To: michael97123 who wrote (66425)1/16/2003 3:47:14 PM
From: JohnM  Read Replies (5) | Respond to of 281500
 
Mike,

I'm not talking about how folk are likely to feel after this is over. I'm not nearly as optimistic as you are. But that's neither here nor there.

What those folk are worried about is not only the costs of war but two things, just to take this one step further. The first is whether the justifications offered are sufficient if their sons, daughters, husbands, wives die as a result (or trying to put themselves in the shoes of those who would have close relations in harms way). The second is that, given the lack of serious, sensible justification, whether this prospective war fits within the earlier, publicly declared preemptive strike doctrine of the Bushies. They don't like that and are more than a little angry about it (well, to be fair the level of anger varies a great deal). And don't see that as a justification for the deaths that will follow from the invasion.

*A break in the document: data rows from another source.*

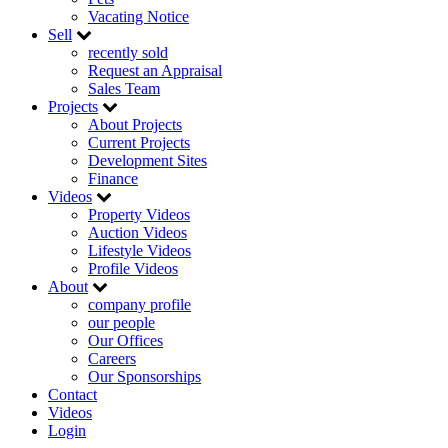
Vacating Notice
Sell
recently sold
Request an Appraisal
Sales Team
Projects
About Projects
Current Projects
Development Sites
Finance
Videos
Property Videos
Auction Videos
Lifestyle Videos
Profile Videos
About
company profile
our people
Our Offices
Careers
Our Sponsorships
Contact
Videos
Login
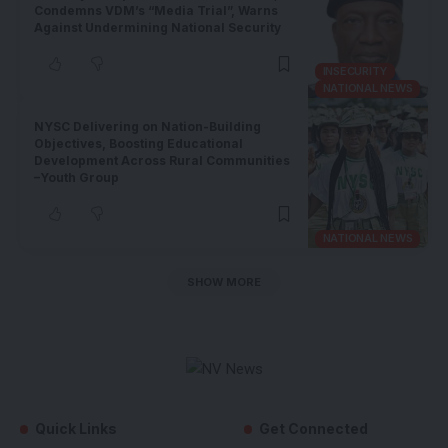
Condemns VDM’s “Media Trial”, Warns
Against Undermining National Security
INSECURITY
NATIONAL NEWS
NYSC Delivering on Nation-Building
Objectives, Boosting Educational
Development Across Rural Communities
–Youth Group
NATIONAL NEWS
SHOW MORE
Quick Links
Get Connected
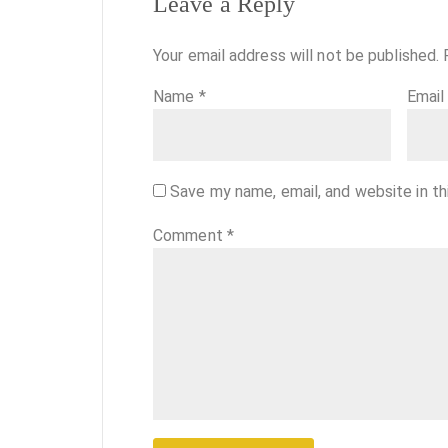
Leave a Reply
Your email address will not be published.
Name
*
Emai
Save my name, email, and website in th
Comment
*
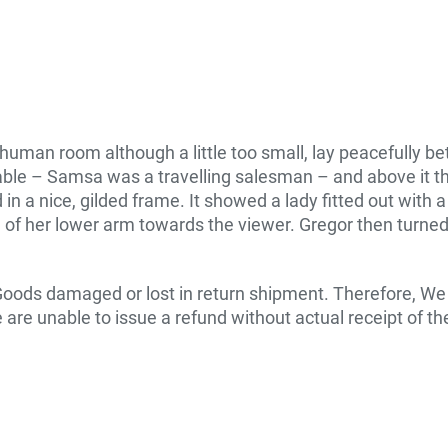
human room although a little too small, lay peacefully betw
table – Samsa was a travelling salesman – and above it th
n a nice, gilded frame. It showed a lady fitted out with a
 of her lower arm towards the viewer. Gregor then turned 
Goods damaged or lost in return shipment. Therefore, W
 are unable to issue a refund without actual receipt of the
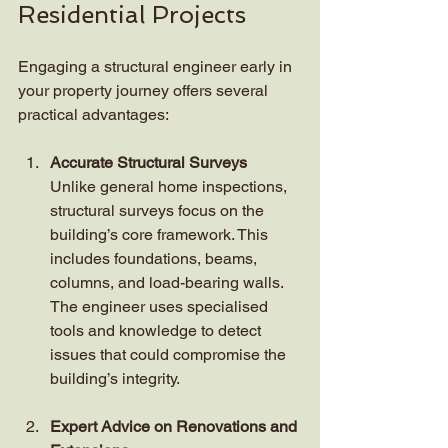
Residential Projects
Engaging a structural engineer early in 
your property journey offers several 
practical advantages:
Accurate Structural Surveys
Unlike general home inspections, 
structural surveys focus on the 
building’s core framework. This 
includes foundations, beams, 
columns, and load-bearing walls. 
The engineer uses specialised 
tools and knowledge to detect 
issues that could compromise the 
building’s integrity.
Expert Advice on Renovations and 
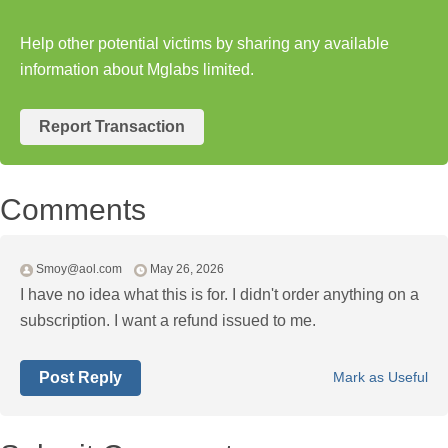
Help other potential victims by sharing any available
information about Mglabs limited.
Report Transaction
Comments
Smoy@aol.com
May 26, 2026
I have no idea what this is for. I didn't order anything on a
subscription. I want a refund issued to me.
Post Reply
Mark as Useful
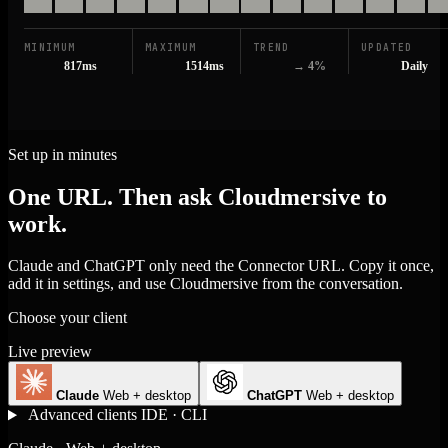
MINIMUM
MAXIMUM
TREND
UPDATED
817ms
1514ms
→ 4%
Daily
Set up in minutes
One URL. Then ask Cloudmersive to
work.
Claude and ChatGPT only need the Connector URL. Copy it once,
add it in settings, and use Cloudmersive from the conversation.
Choose your client
Live preview
Claude
Web + desktop
ChatGPT
Web + desktop
Advanced clients
IDE · CLI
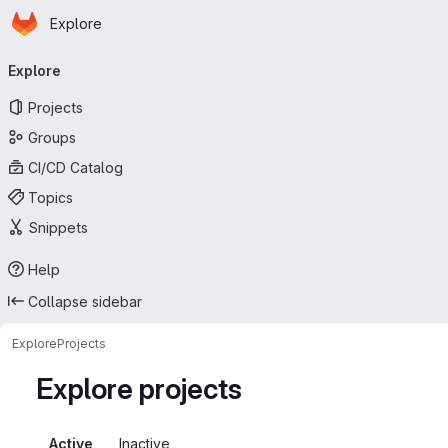
Homepage
Skip to main content
Explore
Primary navigation
Explore
Projects
Groups
CI/CD Catalog
Topics
Snippets
Help
Collapse sidebar
Explore
Projects
Explore projects
Active
Inactive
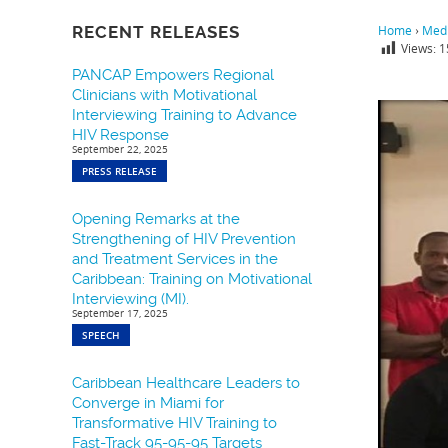
RECENT RELEASES
Home
›
Medi
Views:
1
PANCAP Empowers Regional
Clinicians with Motivational
Interviewing Training to Advance
HIV Response
September 22, 2025
PRESS RELEASE
Opening Remarks at the
Strengthening of HIV Prevention
and Treatment Services in the
Caribbean: Training on Motivational
Interviewing (MI).
September 17, 2025
SPEECH
Caribbean Healthcare Leaders to
Converge in Miami for
Transformative HIV Training to
Fast-Track 95-95-95 Targets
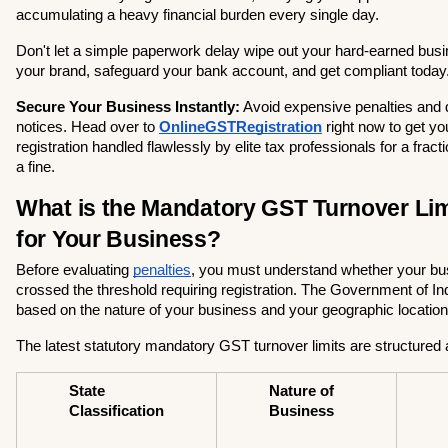
accumulating a heavy financial burden every single day.
Don't let a simple paperwork delay wipe out your hard-earned busine
your brand, safeguard your bank account, and get compliant today
Secure Your Business Instantly:
 Avoid expensive penalties and 
notices. Head over to
OnlineGSTRegistration
 right now to get y
registration handled flawlessly by elite tax professionals for a fractio
a fine.
What is the Mandatory GST Turnover Limi
for Your Business?
Before evaluating 
penalties
, you must understand whether your bus
crossed the threshold requiring registration. The Government of Indi
based on the nature of your business and your geographic location
The latest statutory mandatory GST turnover limits are structured 
State 
Nature of 
Classification
Business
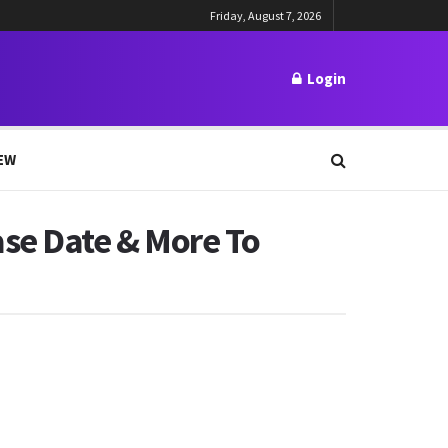
Friday, August 7, 2026
Login
EW
ase Date & More To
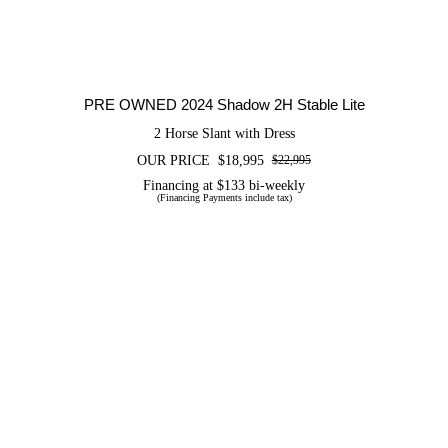
PRE OWNED 2024 Shadow 2H Stable Lite
2 Horse Slant with Dress
OUR PRICE
$
18,995
$
22,995
Original
Current
price
price
Financing at $133 bi-weekly
(Financing Payments include tax)
was:
is:
$22,995.
$18,995.
CERTIFIED PRE OWNED 2026
FLETCHER 14SLR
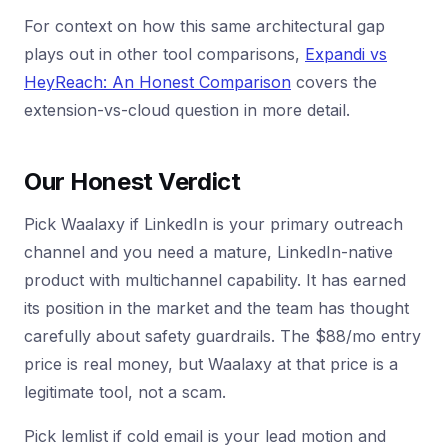
For context on how this same architectural gap
plays out in other tool comparisons,
Expandi vs
HeyReach: An Honest Comparison
covers the
extension-vs-cloud question in more detail.
Our Honest Verdict
Pick Waalaxy if LinkedIn is your primary outreach
channel and you need a mature, LinkedIn-native
product with multichannel capability. It has earned
its position in the market and the team has thought
carefully about safety guardrails. The $88/mo entry
price is real money, but Waalaxy at that price is a
legitimate tool, not a scam.
Pick lemlist if cold email is your lead motion and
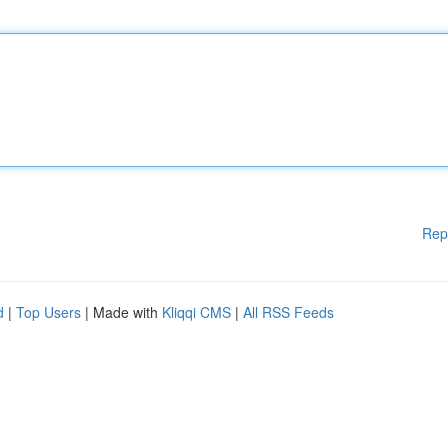
Rep
d
|
Top Users
| Made with
Kliqqi CMS
|
All RSS Feeds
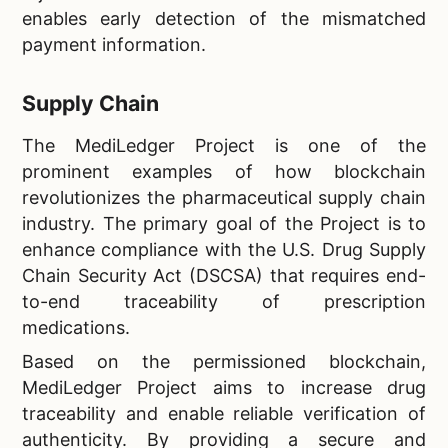
enables early detection of the mismatched
payment information.
Supply Chain
The MediLedger Project is one of the
prominent examples of how blockchain
revolutionizes the pharmaceutical supply chain
industry. The primary goal of the Project is to
enhance compliance with the U.S. Drug Supply
Chain Security Act (DSCSA) that requires end-
to-end traceability of prescription
medications.
Based on the permissioned blockchain,
MediLedger Project aims to increase drug
traceability and enable reliable verification of
authenticity. By providing a secure and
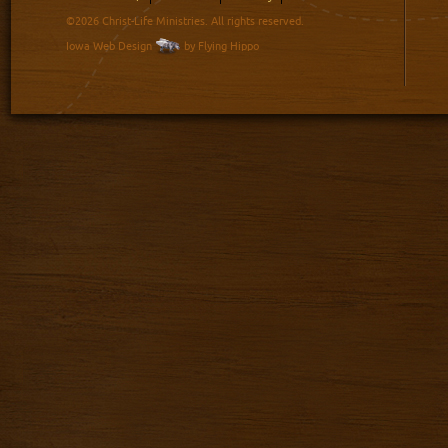
©2026 Christ-Life Ministries. All rights reserved.
Iowa Web Design
by Flying Hippo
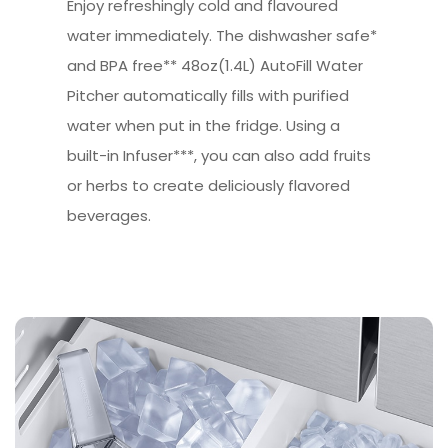
Enjoy refreshingly cold and flavoured
water immediately. The dishwasher safe*
and BPA free** 48oz(1.4L) AutoFill Water
Pitcher automatically fills with purified
water when put in the fridge. Using a
built-in Infuser***, you can also add fruits
or herbs to create deliciously flavored
beverages.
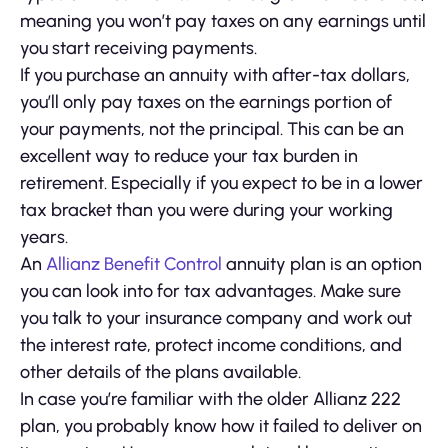
meaning you won’t pay taxes on any earnings until
you start receiving payments.
If you purchase an annuity with after-tax dollars,
you’ll only pay taxes on the earnings portion of
your payments, not the principal. This can be an
excellent way to reduce your tax burden in
retirement. Especially if you expect to be in a lower
tax bracket than you were during your working
years.
An
Allianz Benefit Control
annuity plan is an option
you can look into for tax advantages. Make sure
you talk to your insurance company and work out
the interest rate, protect income conditions, and
other details of the plans available.
In case you’re familiar with the older Allianz 222
plan, you probably know how it failed to deliver on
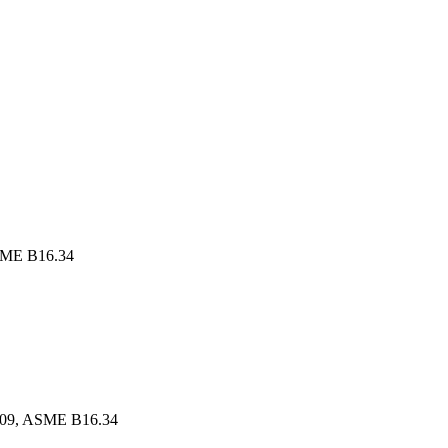
SME B16.34
609, ASME B16.34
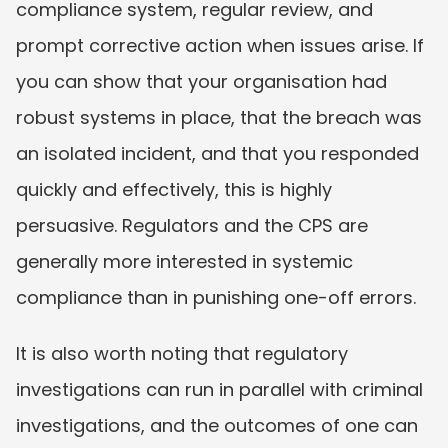
compliance system, regular review, and 
prompt corrective action when issues arise. If 
you can show that your organisation had 
robust systems in place, that the breach was 
an isolated incident, and that you responded 
quickly and effectively, this is highly 
persuasive. Regulators and the CPS are 
generally more interested in systemic 
compliance than in punishing one-off errors.
It is also worth noting that regulatory 
investigations can run in parallel with criminal 
investigations, and the outcomes of one can 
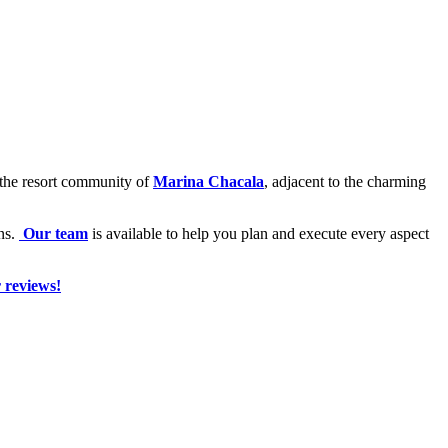
e the resort community of
Marina Chacala
, adjacent to the charming
ons.
Our team
is available to help you plan and execute every aspect
 reviews!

I should add that anger is, to some degree, an equal opportunity anger. It's directed against, as well, those Democratic members of the Senate who failed to take their duties sufficiently seriously to force a public debate on these issues last fall. But that's another story.

Let me add, quickly, that one of the things wrong with our discussions here on SI is that they don't mirror much besides themselves. While it looks as if there is strong, wide, and deep support for an Iraqi invasion, if you read SI; if you ask around in other climes, it varies a great deal. Mostly confusion. I'm not talking about the "general public" in my little note; I'm rather responding to your earlier points about "reasonableness" and trying to offer the views of some quite reasonable folk that I run into in the library, over coffee breaks, in e-mails with relatives, trips back to my old campus, what not.